One of the victims had been dirty, but what of the other three? What did the military call that? "Collateral damage." That was the term when an act against an individual target incidentally destroyed the other things that happened to be close by. Collateral damage. It was one thing when the State did it in time of war. In this case it was simply murder.
No, it wasn't simple murder, was it? Those bastards took their time. They enjoyed themselves. Is eight years of time enough to pay for them?
But what if you lose the case entirely? Even if you win, can you sacrifice those Coasties to get justice? Is that "collateral damage," too?
There had to be a way out. There usually was, anyway, and he had a couple of days to figure that one out.
They'd slept well, and the thin mountain air didn't affect them as badly as they'd expected. By sundown the squad was up and eager. Chavez drank his instant coffee as he went over the map, wondering which of the marked targets they'd stake out tonight. Throughout the day, squad members had kept a close eye on the road below, knowing more or less what they were looking for. A truck with containers of acid. Some cheap local labor would offload the jars and head into the hills, followed by people with backpacks of coca leaves and some other light equipment. Around sundown a truck stopped. Light failed before they could see all of what happened, and their low-light goggles had no telescopic features, but the truck moved off rather soon, and it was within three kilometers of HOTEL, one of the locations on the target list, four miles away.
Show time. Each man sprayed a goodly bit of insect repellent onto his hands, then rubbed it on face, neck, and ears. In addition to keeping the bugs off, it also softened the camouflage paint that went on next like some ghastly form of lipstick. The members of each pair assisted one another in putting it on.
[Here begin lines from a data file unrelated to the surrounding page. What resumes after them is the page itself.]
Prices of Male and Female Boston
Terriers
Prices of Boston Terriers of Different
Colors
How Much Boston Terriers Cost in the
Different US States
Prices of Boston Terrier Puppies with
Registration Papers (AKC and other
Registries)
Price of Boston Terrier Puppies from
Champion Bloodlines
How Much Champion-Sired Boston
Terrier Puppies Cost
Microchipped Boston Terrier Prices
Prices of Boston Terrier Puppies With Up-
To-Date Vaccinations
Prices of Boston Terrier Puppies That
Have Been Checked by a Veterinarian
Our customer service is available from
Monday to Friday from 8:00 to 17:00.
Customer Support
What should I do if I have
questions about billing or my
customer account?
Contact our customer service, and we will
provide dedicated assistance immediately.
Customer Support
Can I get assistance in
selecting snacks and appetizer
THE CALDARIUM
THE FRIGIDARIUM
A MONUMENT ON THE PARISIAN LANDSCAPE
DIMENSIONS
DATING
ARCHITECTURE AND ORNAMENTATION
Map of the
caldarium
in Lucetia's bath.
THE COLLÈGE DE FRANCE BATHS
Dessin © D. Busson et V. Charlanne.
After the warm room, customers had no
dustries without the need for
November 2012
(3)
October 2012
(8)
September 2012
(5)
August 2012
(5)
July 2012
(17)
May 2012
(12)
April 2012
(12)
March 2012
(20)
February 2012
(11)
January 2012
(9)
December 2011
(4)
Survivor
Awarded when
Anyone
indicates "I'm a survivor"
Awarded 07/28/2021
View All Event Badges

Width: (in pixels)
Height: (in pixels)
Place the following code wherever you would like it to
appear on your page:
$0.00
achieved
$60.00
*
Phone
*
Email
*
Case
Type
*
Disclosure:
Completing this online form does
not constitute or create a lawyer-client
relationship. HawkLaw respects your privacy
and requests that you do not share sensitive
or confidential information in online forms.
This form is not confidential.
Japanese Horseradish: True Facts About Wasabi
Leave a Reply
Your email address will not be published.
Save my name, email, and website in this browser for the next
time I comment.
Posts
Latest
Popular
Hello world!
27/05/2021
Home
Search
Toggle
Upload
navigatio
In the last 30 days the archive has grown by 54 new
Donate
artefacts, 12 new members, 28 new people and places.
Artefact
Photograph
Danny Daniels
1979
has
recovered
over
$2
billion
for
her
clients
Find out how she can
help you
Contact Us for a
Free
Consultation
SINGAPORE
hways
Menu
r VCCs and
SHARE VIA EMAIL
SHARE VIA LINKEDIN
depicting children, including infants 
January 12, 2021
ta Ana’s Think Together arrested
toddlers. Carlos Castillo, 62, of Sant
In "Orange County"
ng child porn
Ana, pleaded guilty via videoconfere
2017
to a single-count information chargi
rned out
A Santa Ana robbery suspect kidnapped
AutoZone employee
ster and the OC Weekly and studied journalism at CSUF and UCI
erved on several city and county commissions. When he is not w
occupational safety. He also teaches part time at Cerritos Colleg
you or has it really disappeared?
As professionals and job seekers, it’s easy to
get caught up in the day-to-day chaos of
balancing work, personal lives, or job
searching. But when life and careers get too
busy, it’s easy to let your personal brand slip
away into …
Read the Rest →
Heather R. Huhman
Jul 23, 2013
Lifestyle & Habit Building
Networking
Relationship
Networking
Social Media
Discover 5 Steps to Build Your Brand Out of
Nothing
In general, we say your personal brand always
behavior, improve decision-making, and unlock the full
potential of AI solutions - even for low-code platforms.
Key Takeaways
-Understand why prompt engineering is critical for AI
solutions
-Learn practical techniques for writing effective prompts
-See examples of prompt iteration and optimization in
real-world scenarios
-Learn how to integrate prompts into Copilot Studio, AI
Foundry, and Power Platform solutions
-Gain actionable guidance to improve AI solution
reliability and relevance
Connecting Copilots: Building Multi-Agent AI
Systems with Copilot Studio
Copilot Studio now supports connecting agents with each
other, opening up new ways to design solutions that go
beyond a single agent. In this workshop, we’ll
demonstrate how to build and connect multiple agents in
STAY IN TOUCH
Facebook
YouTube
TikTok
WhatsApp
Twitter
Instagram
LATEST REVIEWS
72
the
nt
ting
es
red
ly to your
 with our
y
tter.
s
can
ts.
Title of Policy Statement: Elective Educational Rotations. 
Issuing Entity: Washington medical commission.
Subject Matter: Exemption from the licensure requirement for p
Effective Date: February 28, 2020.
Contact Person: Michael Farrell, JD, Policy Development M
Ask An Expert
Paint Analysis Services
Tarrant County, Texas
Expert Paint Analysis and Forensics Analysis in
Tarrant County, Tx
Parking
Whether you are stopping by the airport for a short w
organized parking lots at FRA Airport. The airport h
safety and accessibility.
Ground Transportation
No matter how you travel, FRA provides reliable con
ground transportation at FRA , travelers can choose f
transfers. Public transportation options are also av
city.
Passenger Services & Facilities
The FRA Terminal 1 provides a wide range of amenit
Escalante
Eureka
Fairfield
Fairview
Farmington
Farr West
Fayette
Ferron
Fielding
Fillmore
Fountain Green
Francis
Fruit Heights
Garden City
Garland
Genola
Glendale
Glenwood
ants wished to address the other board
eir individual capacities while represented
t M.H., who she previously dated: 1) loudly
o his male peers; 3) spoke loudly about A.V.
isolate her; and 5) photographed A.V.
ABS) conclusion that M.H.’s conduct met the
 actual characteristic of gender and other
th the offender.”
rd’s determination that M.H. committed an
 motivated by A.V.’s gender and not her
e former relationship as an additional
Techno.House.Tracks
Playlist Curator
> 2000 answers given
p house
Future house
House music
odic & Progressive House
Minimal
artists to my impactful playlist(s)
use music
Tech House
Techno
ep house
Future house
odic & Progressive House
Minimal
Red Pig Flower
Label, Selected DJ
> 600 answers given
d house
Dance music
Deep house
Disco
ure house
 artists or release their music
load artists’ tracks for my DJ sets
The darker shades went on forehead, nose, and cheekbones, while the lighter ones went to the normal shadow areas under the eyes and in the hollow of cheeks. It wasn't war paint, as one might think from watching movie representations of soldiers. The purpose was invisibility, not intimidation. With the naturally bright spots dulled, and the normally dark ones brightened, their faces no longer looked like faces at all.
It was time to earn their pay for real. Approach routes and rally points were preselected and made known to every member of the squad. Questions were asked and answered, contingencies examined, alternate plans made, and Ramirez had them up and moving while there was still light on the eastern wall of the valley, heading downhill toward their objective.